Sure, it can be planned things like having kids, or changing jobs, or moving cities. But unexpected changes usually have the greatest impact. When new opportunities derail your current path entirely, you either have to create a new one or get stuck until you do.

The world forces you to let go of the things that no longer serve you along the way: the ideas, the things, the relationships.

And yes, it might be painful, scary, or sad, but I also feel like the people who dare to reinvent themselves are more interesting and happier.

People with perfect CVs make me very sceptical.

This summer, I remember a conversation with my friend Mervi, a leadership and start-up coach (whom I would recommend to anyone looking for a coach). I complained about being someone who always reflects on my life and constantly changes things, because it feels very impractical when you’re in the middle of it. Wouldn’t it be simpler to think less and go on with the status quo?

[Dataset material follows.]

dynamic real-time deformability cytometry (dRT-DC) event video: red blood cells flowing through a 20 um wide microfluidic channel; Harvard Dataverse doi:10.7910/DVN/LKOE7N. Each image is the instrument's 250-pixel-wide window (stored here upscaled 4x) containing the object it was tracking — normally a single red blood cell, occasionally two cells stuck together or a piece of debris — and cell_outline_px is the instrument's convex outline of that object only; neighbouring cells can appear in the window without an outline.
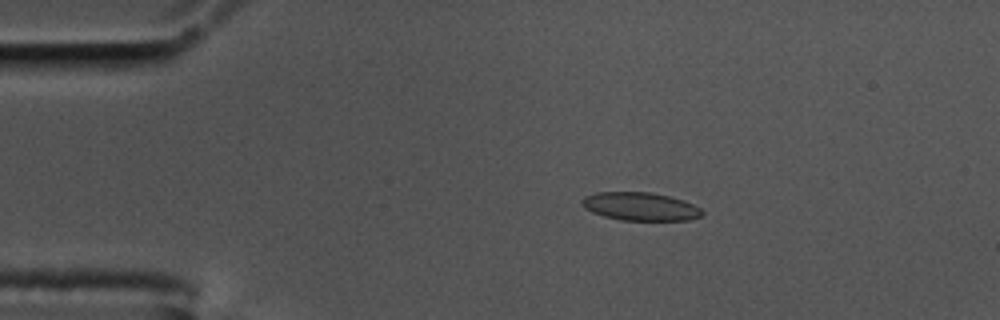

And she said something like “I used to think so too, that reflecting less made for a simpler, happier life”. But then she continued, “But when I meet these people in coaching, I realise that they don’t know how to make simple changes about their own situation, even when they are miserable.”

That comment stuck with me.

Short periods of turmoil vs. an unhappy life?

I know what I’d pick.

Is it complicated to explain in a CV? For sure.

Is it exhausting in the moment? Absolutely.

But at least I will live an interesting life. And I can look back and feel that I was observant and brave enough to change when the world around me changed.

Because all we know is that the next 10 years will be at least as eventful as the previous 10 years. Don’t stop moving.